=== COMPITO ASSEGNATO 1 ===
Restituisci dal testo sullo Stato Islamico il passo che si apre con le parole contenenti "Lo scorso settembre" e si chiude con "in se stesso.".
=== COMPITO ASSEGNATO 2 ===
Come si traduce in inglese la frase «Si è trattato di qualcosa di molto deliberato, non di un atto di barbarie compiuto al momento.» del testo sullo Stato Islamico?
=== COMPITO ASSEGNATO 3 ===
Secondo il testo sullo Stato Islamico, a quale anno risale la mappa delle pronosticate conquiste?

=== TESTO SELEZIONATO ===
==============================

Lo scorso settembre ho scritto che "lo Stato Islamico non ha fatto nulla per caso: le sue azioni riflettono una seria e deliberata pianificazione. Esiste una mappa delle pronosticate conquiste su cui sono segnati con cura tutti i pozzi di petrolio e che risale al 2006. La strategia che ha portato alla presa di Mossul è costata due anni di lavoro". Anche la terrificante immolazione in gabbia del tenente Muath al Kaseasbeh è stata condotta tenendo presente l'impatto emotivo che una morte di quel genere avrebbe avuto sui giordani e sull'Occidente. Si è trattato di qualcosa di molto deliberato, non di un atto di barbarie compiuto al momento. E' importante capire quello che si trova dietro ed al di là del fatto in se stesso.

==============================

=== VOCI FORNITE ===

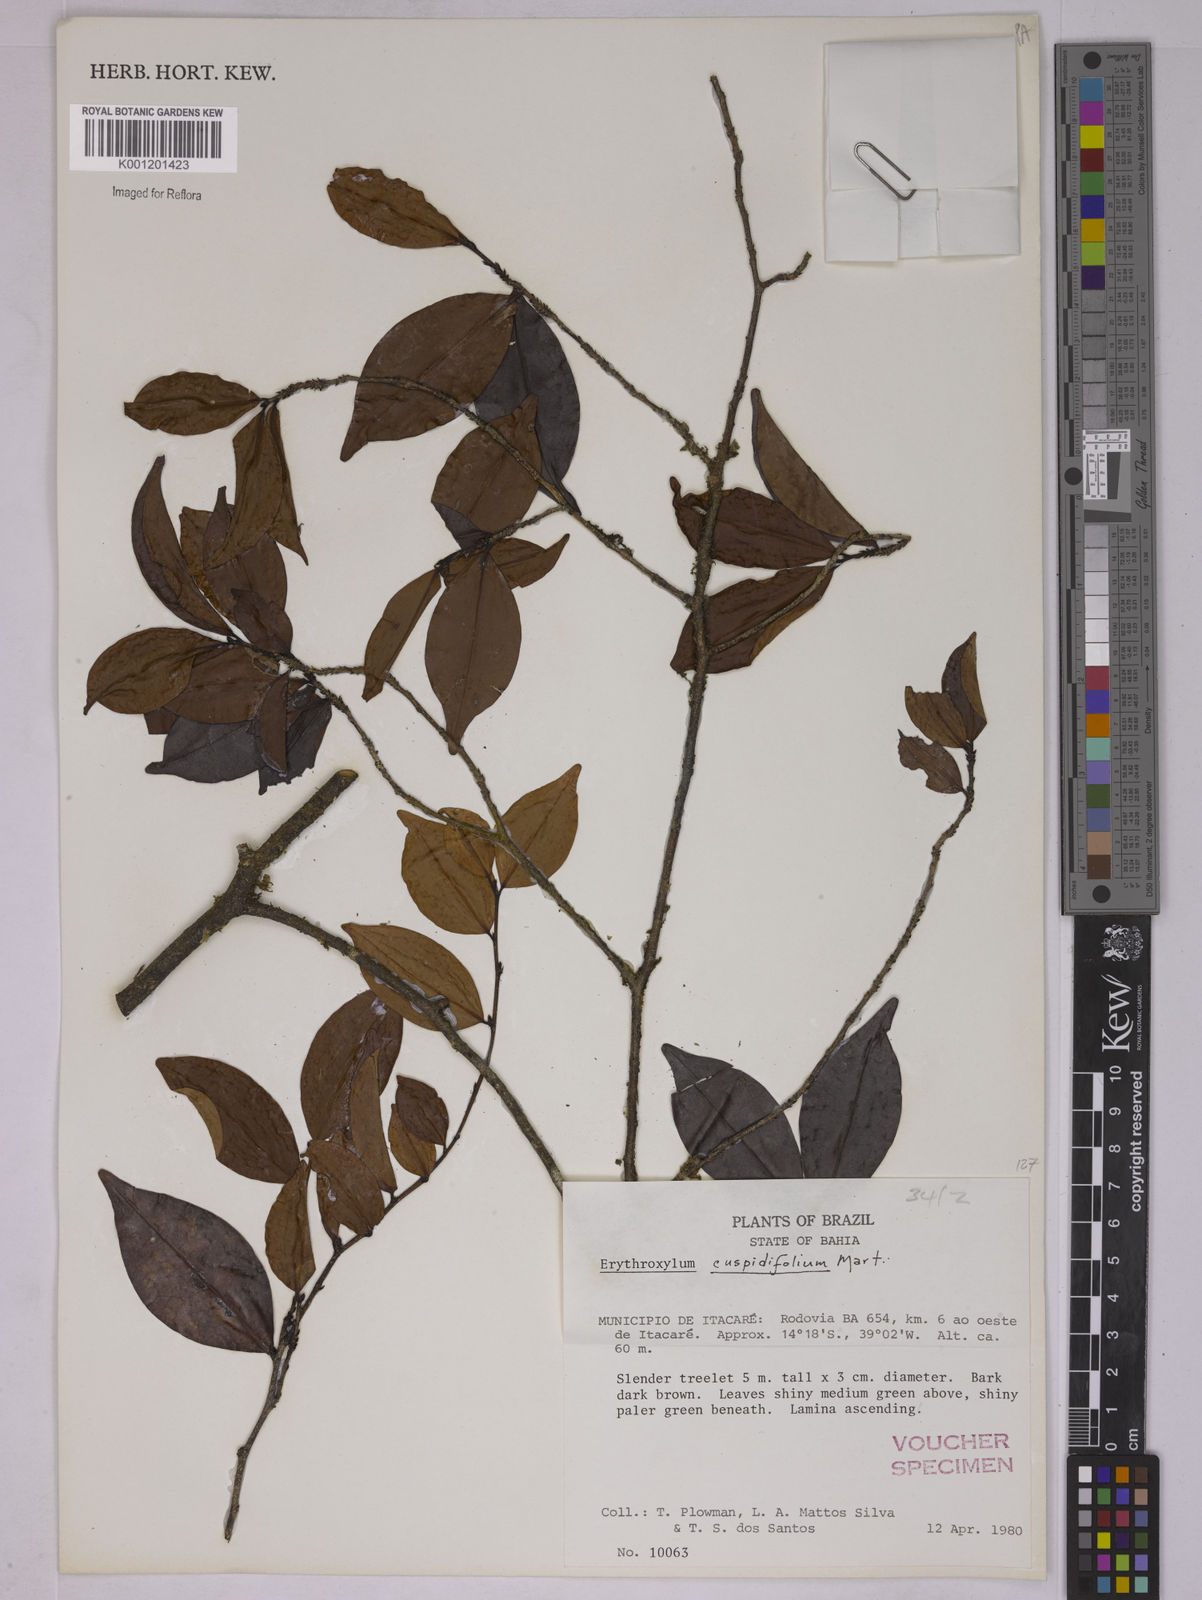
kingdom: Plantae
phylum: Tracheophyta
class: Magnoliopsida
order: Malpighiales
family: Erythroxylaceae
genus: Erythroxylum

==============================

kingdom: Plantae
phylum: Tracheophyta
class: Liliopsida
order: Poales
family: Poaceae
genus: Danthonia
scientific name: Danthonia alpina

==============================

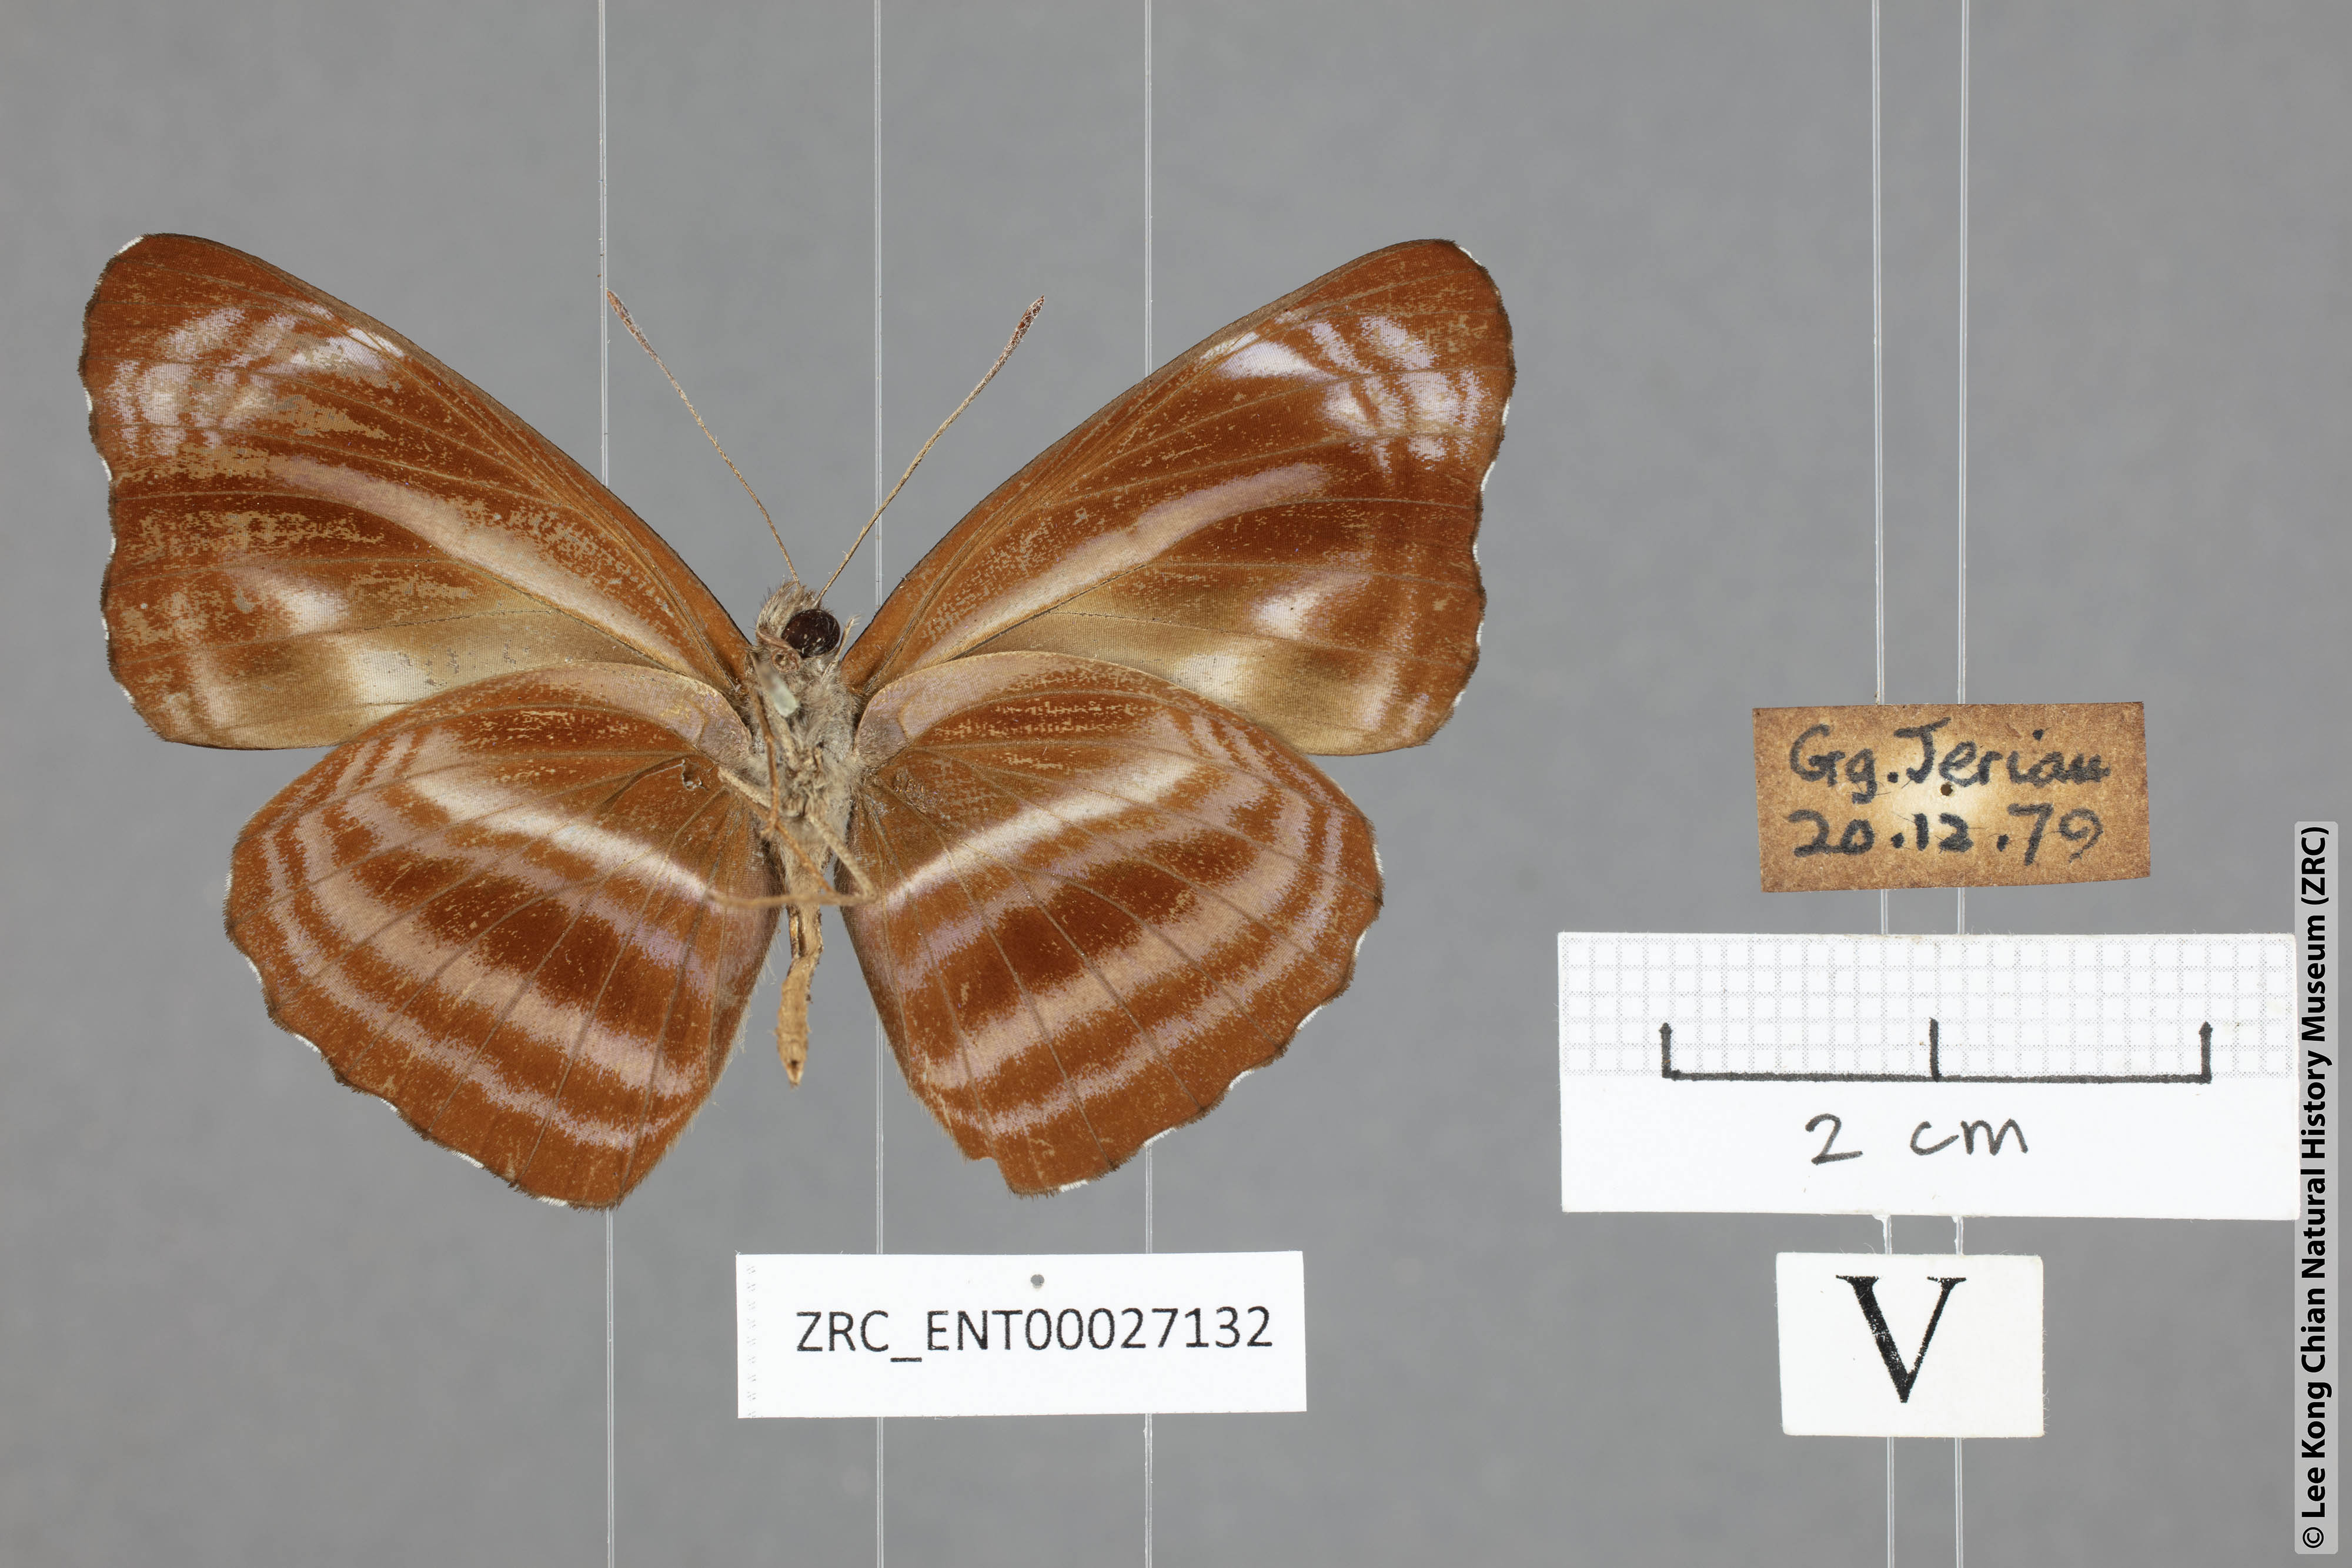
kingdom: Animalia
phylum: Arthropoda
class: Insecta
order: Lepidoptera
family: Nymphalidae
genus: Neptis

==============================

=== RISULTATO CORRETTO 1 ===
Lo scorso settembre ho scritto che "lo Stato Islamico non ha fatto nulla per caso: le sue azioni riflettono una seria e deliberata pianificazione. Esiste una mappa delle pronosticate conquiste su cui sono segnati con cura tutti i pozzi di petrolio e che risale al 2006. La strategia che ha portato alla presa di Mossul è costata due anni di lavoro". Anche la terrificante immolazione in gabbia del tenente Muath al Kaseasbeh è stata condotta tenendo presente l'impatto emotivo che una morte di quel genere avrebbe avuto sui giordani e sull'Occidente. Si è trattato di qualcosa di molto deliberato, non di un atto di barbarie compiuto al momento. E' importante capire quello che si trova dietro ed al di là del fatto in se stesso.

=== RISULTATO CORRETTO 2 ===
It was something very deliberate, not an act of barbarity committed on the spur of the moment.

=== RISULTATO CORRETTO 3 ===
Al 2006.